バルセロナ市に233あるBasic Statistical Areaを地域の単位(それぞれの地域に約7100人が居住するくらいの地域単位)として分析し、それぞれの地域に50戸Airbnbの物件がある(正確にはAirbnbのウェブサイトに掲載されている)と家賃が1.75%、住宅取引価格が4.25%高くなるという結果を得た。新宿とバルセロナでは多くの違いがあるため、単純にこの結果を当てはめることはできないが、今後民泊がさらに増えていくと、家賃や住宅価格を大きく引き上げる要因になりそうである。また、その裏では付随して地域社会に様々な影響が表れる可能性もある。
価格の変化だけみても、地域住民の置かれた状況によって様々な意味を持つ。例えば、持ち家に住む人にとっては資産価値の上昇になるかもしれないが、賃貸住宅に住む人にとっては生活のための費用上昇になってしまう。結果として、民泊に興味のない人の転出を招いてしまうかもしれない。
また、民泊の増加は、そこに滞在する観光客の増加につながるため、飲食店などのサービスを提供する事業者には恩恵をもたらすが、地元住民がそのサービスを利用しにくくなる可能性もある。滞在する観光客へ地域社会のルール周知が十分でないと、民泊の利用が周辺住民に迷惑をかける可能性も否定できない。実際、2025年1月6日付朝日新聞デジタルでは民泊が住宅街の秩序を乱していると感じる地元の住民との軋轢を報じている(2025年1月25日最終確認)。
求められる外部性への対応
こうした各種影響の中で、地域住民や行政が特に注意すべきものは、民泊の利用が周辺住宅街の秩序を乱すというものであろう。民泊の利用者からすると、旅行を楽しんでいるだけかもしれないが、その振る舞いが意図せず周辺の地域住民の迷惑になってしまっている。
意図せず他者に与える影響のことを外部性と呼ぶが、その影響が良くないものである場合、その影響の元となる事象が社会にとって過剰になることが分かっている。ここの議論にあてはめると、民泊が社会にとって多くなりすぎてしまうのである。
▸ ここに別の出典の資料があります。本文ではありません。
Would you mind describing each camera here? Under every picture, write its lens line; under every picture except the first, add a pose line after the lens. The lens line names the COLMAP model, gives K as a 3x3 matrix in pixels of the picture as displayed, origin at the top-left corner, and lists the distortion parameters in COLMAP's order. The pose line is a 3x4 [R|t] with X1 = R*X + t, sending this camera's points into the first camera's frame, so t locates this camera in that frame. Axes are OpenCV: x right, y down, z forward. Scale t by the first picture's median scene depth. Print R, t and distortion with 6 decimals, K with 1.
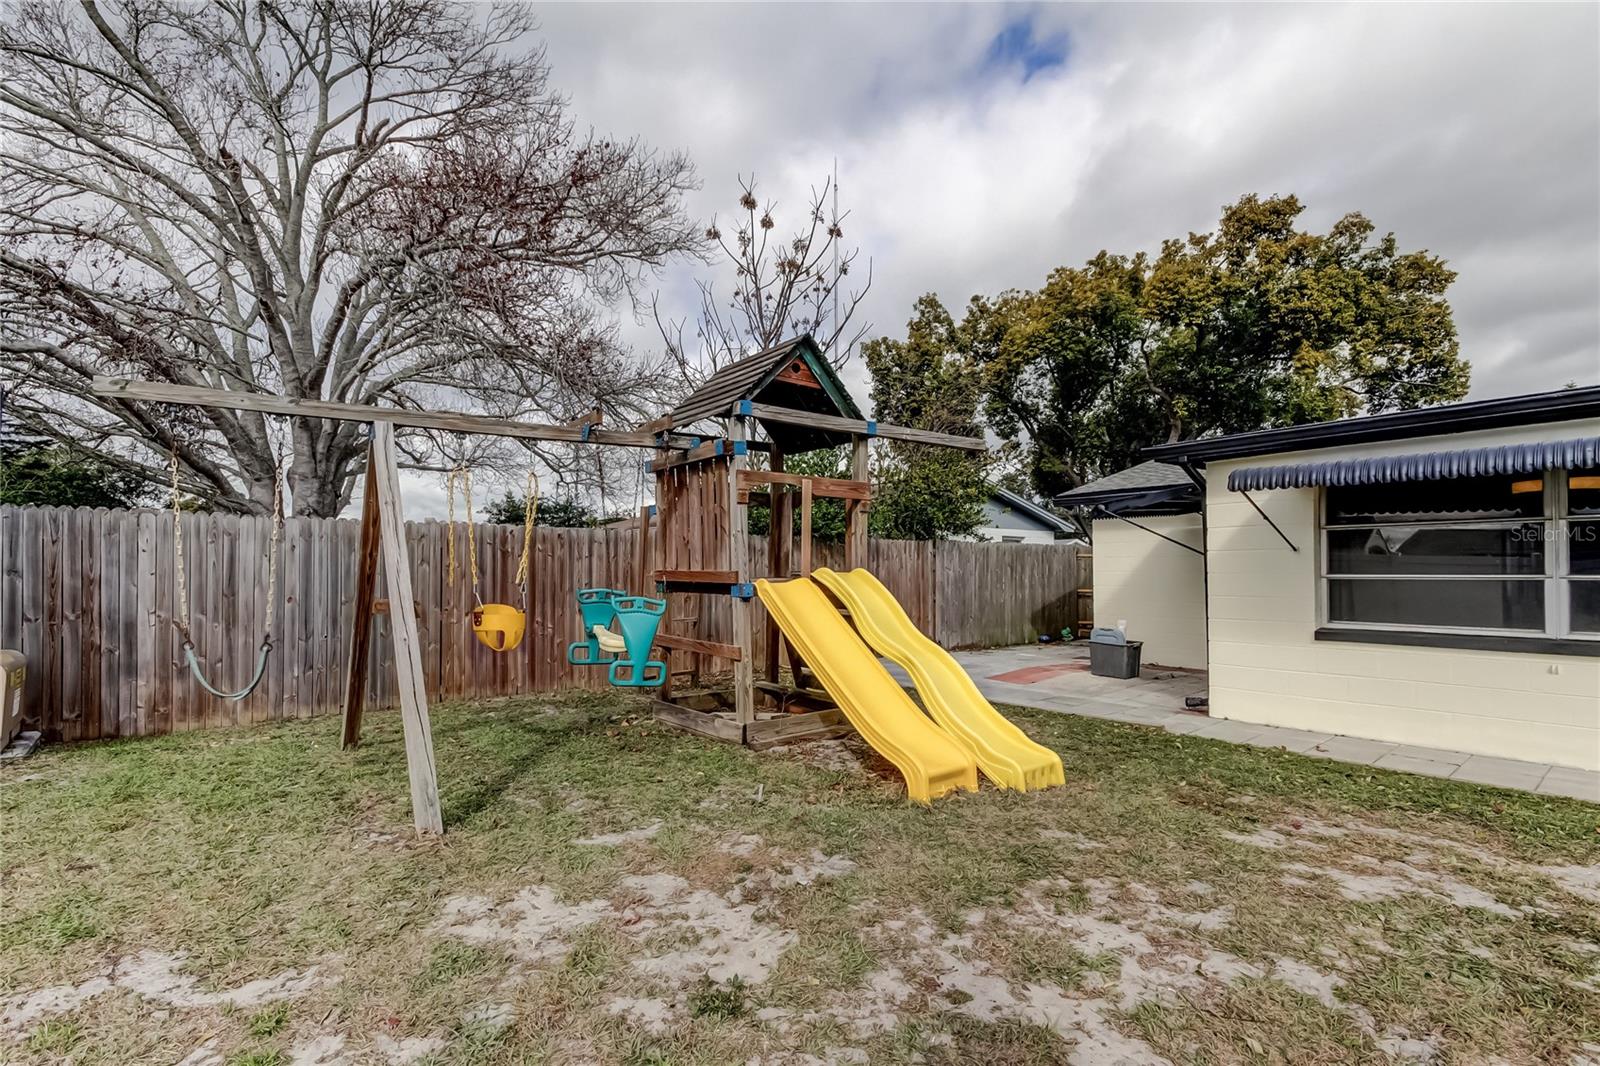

このような場合、対策はいくつか考えられる。まずは民泊そのものを規制してしまい、一定以上に民泊が増えないようにするという方法が考えられるが、これはそもそも民泊を推進するという基本姿勢から難しいかもしれないし、経済活動を止めることにもなる。現実的には、民泊の事業主に対して、周辺地域への悪影響の防止をより強く求めたり、民泊が可能な用途地域を変更したりして、外部性の影響を最小限にするという方法が現実的であろう。
地域住民の反発を買うような民泊は本末転倒であり、住民の意見を十分取り入れ、民泊が地域社会と共存できるような方法を、行政も民泊事業者も探っていかなければならない。